I have the model:
~group+batch+age+BMI
which I have been using in LIMMA, where "group" is the biologically interesting thing and the others are confounders. What is the best method/package to use to remove the effects of the confounding covariates prior to PCA, so that I know I am only witnessing the biologically relevant clustering?
I have noticed several of the packages available in R either assume only one confounding covariate or only deal with categorical variables.
The only bit I could find talking about continuous variables:
"By default, all adjustment variables will be treated as factor variables by the ComBat function. If you would like to include continuous adjustment variables, also create a vector containing the column numbers of the continuous covariates in the model matrix. This vector must then be input into ComBat via the numCovs option.
We now apply the ComBat function to the data, using parametric empirical Bayesian adjustments.
...
This returns an expression matrix, with the same dimensions as your original dataset. This new expression matrix has been adjusted for batch. "
So this is talking about including them in the model to make the batch effect removal more precise - not about removing the effect of the continuous variables. Please correct me if there is something else I missed.
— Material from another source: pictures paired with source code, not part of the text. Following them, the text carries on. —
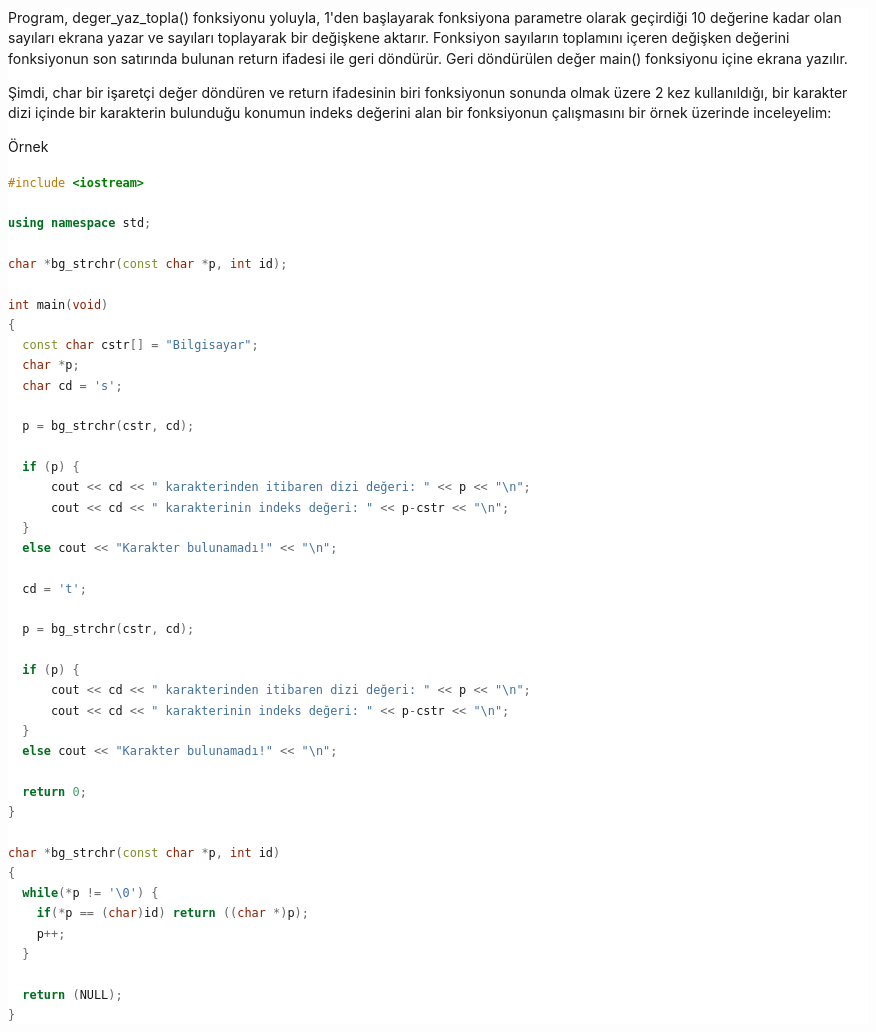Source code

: Program, deger\_yaz\_topla() fonksiyonu yoluyla, 1'den başlayarak fonksiyona parametre olarak geçirdiği 10 değerine kadar olan sayıları ekrana yazar ve sayıları toplayarak bir değişkene aktarır. Fonksiyon sayıların toplamını içeren değişken değerini fonksiyonun son satırında bulunan return ifadesi ile geri döndürür. Geri döndürülen değer main() fonksiyonu içine ekrana yazılır.

Şimdi, char bir işaretçi değer döndüren ve return ifadesinin biri fonksiyonun sonunda olmak üzere 2 kez kullanıldığı, bir karakter dizi içinde bir karakterin bulunduğu konumun indeks değerini alan bir fonksiyonun çalışmasını bir örnek üzerinde inceleyelim:

Örnek

```c++
#include <iostream>

using namespace std;

char *bg_strchr(const char *p, int id);

int main(void)
{
  const char cstr[] = "Bilgisayar";
  char *p;
  char cd = 's';

  p = bg_strchr(cstr, cd);

  if (p) {
      cout << cd << " karakterinden itibaren dizi değeri: " << p << "\n";
      cout << cd << " karakterinin indeks değeri: " << p-cstr << "\n";
  }
  else cout << "Karakter bulunamadı!" << "\n";

  cd = 't';

  p = bg_strchr(cstr, cd);

  if (p) {
      cout << cd << " karakterinden itibaren dizi değeri: " << p << "\n";
      cout << cd << " karakterinin indeks değeri: " << p-cstr << "\n";
  }
  else cout << "Karakter bulunamadı!" << "\n";

  return 0;
}

char *bg_strchr(const char *p, int id)
{
  while(*p != '\0') {
    if(*p == (char)id) return ((char *)p);
    p++;
  }

  return (NULL);
}


```
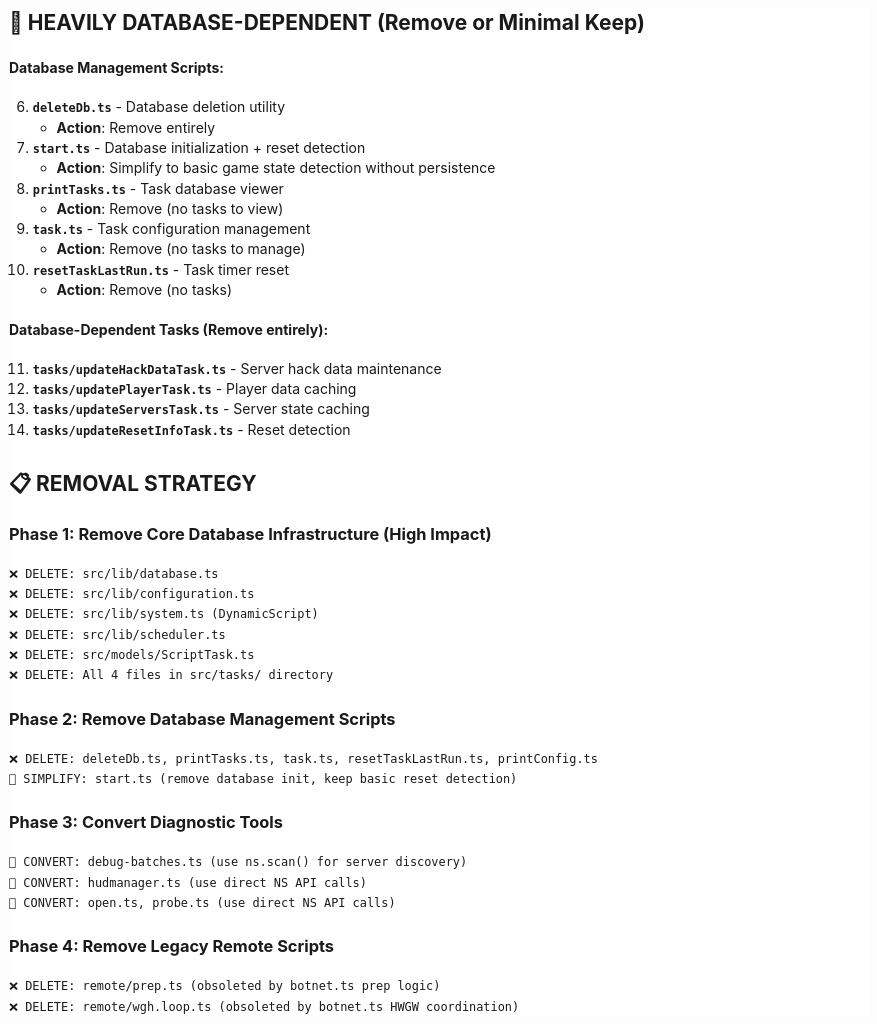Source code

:## **🔴 HEAVILY DATABASE-DEPENDENT (Remove or Minimal Keep)**

#### **Database Management Scripts**:
6. **`deleteDb.ts`** - Database deletion utility
   - **Action**: Remove entirely
7. **`start.ts`** - Database initialization + reset detection
   - **Action**: Simplify to basic game state detection without persistence
8. **`printTasks.ts`** - Task database viewer
   - **Action**: Remove (no tasks to view)
9. **`task.ts`** - Task configuration management  
   - **Action**: Remove (no tasks to manage)
10. **`resetTaskLastRun.ts`** - Task timer reset
    - **Action**: Remove (no tasks)

#### **Database-Dependent Tasks** (Remove entirely):
11. **`tasks/updateHackDataTask.ts`** - Server hack data maintenance
12. **`tasks/updatePlayerTask.ts`** - Player data caching  
13. **`tasks/updateServersTask.ts`** - Server state caching
14. **`tasks/updateResetInfoTask.ts`** - Reset detection

## **📋 REMOVAL STRATEGY**

### **Phase 1: Remove Core Database Infrastructure** (High Impact)
```
❌ DELETE: src/lib/database.ts
❌ DELETE: src/lib/configuration.ts  
❌ DELETE: src/lib/system.ts (DynamicScript)
❌ DELETE: src/lib/scheduler.ts
❌ DELETE: src/models/ScriptTask.ts
❌ DELETE: All 4 files in src/tasks/ directory
```

### **Phase 2: Remove Database Management Scripts**
```
❌ DELETE: deleteDb.ts, printTasks.ts, task.ts, resetTaskLastRun.ts, printConfig.ts
🔄 SIMPLIFY: start.ts (remove database init, keep basic reset detection)
```

### **Phase 3: Convert Diagnostic Tools**
```
🔄 CONVERT: debug-batches.ts (use ns.scan() for server discovery)
🔄 CONVERT: hudmanager.ts (use direct NS API calls)
🔄 CONVERT: open.ts, probe.ts (use direct NS API calls)
```

### **Phase 4: Remove Legacy Remote Scripts** 
```
❌ DELETE: remote/prep.ts (obsoleted by botnet.ts prep logic)
❌ DELETE: remote/wgh.loop.ts (obsoleted by botnet.ts HWGW coordination)
```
Hi Scott, I'm not sure if this will be helpful, but I just stumbled on this cbcbSEQ package, which might be of use to use. In particular, check out the vignette (PDF) where they are using a modified ComBat function (
combatMod
). Maybe this is closer to what you are after?hey ..? did you find a solution, I am wondering the same thing..??
:)
Sorry for the late response, haven't been on here in a while and the alert must have been filtered out of my inbox. Unfortunately I couldn't find a solution so I had to just go ahead and use comBat to remove the categorical batch effect and allow the effect of the continuous variable to persist.